After finding the line that contains "ΚΥΡΙΑΚΗ 6 Νοεμβρίου 2022", give again that line and each one following it, exactly, until the records end.

DATA TO PROCESS -
┄┄┄┄┄┄┄┄┄┄┄┄┄┄┄┄┄┄┄┄
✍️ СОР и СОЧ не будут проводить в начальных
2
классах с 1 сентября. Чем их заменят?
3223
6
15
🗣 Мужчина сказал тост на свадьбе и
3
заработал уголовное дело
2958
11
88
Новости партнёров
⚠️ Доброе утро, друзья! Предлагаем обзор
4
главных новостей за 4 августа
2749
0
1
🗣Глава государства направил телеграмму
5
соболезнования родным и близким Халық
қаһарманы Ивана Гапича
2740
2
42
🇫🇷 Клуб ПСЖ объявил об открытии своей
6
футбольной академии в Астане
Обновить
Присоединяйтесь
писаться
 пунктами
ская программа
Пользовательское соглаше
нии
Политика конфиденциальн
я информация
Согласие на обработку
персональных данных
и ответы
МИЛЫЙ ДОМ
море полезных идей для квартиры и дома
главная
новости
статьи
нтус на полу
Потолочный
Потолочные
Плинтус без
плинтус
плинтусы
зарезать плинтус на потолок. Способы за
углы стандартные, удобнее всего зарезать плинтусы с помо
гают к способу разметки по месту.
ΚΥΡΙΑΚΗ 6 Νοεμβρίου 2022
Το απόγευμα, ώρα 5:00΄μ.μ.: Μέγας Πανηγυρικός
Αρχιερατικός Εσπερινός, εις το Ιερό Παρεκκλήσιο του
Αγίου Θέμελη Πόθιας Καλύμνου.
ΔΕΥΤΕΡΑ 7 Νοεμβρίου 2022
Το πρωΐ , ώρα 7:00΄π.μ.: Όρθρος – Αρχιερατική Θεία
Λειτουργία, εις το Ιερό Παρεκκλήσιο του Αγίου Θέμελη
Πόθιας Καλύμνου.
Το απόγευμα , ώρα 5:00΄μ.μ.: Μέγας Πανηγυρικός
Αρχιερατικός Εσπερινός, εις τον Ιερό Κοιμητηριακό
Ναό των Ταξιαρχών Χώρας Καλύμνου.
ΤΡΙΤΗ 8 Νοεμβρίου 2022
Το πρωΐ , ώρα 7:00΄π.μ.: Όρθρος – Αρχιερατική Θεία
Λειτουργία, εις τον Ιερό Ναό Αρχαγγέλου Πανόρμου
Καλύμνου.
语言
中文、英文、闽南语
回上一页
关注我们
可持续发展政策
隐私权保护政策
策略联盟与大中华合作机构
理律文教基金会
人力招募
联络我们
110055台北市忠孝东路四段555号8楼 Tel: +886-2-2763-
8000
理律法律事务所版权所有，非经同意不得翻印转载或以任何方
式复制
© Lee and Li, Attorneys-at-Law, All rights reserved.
┄┄┄┄┄┄┄┄┄┄┄┄┄┄┄┄┄┄┄┄
SOLUTION -
ΚΥΡΙΑΚΗ 6 Νοεμβρίου 2022
Το απόγευμα, ώρα 5:00΄μ.μ.: Μέγας Πανηγυρικός
Αρχιερατικός Εσπερινός, εις το Ιερό Παρεκκλήσιο του
Αγίου Θέμελη Πόθιας Καλύμνου.
ΔΕΥΤΕΡΑ 7 Νοεμβρίου 2022
Το πρωΐ , ώρα 7:00΄π.μ.: Όρθρος – Αρχιερατική Θεία
Λειτουργία, εις το Ιερό Παρεκκλήσιο του Αγίου Θέμελη
Πόθιας Καλύμνου.
Το απόγευμα , ώρα 5:00΄μ.μ.: Μέγας Πανηγυρικός
Αρχιερατικός Εσπερινός, εις τον Ιερό Κοιμητηριακό
Ναό των Ταξιαρχών Χώρας Καλύμνου.
ΤΡΙΤΗ 8 Νοεμβρίου 2022
Το πρωΐ , ώρα 7:00΄π.μ.: Όρθρος – Αρχιερατική Θεία
Λειτουργία, εις τον Ιερό Ναό Αρχαγγέλου Πανόρμου
Καλύμνου.
语言
中文、英文、闽南语
回上一页
关注我们
可持续发展政策
隐私权保护政策
策略联盟与大中华合作机构
理律文教基金会
人力招募
联络我们
110055台北市忠孝东路四段555号8楼 Tel: +886-2-2763-
8000
理律法律事务所版权所有，非经同意不得翻印转载或以任何方
式复制
© Lee and Li, Attorneys-at-Law, All rights reserved.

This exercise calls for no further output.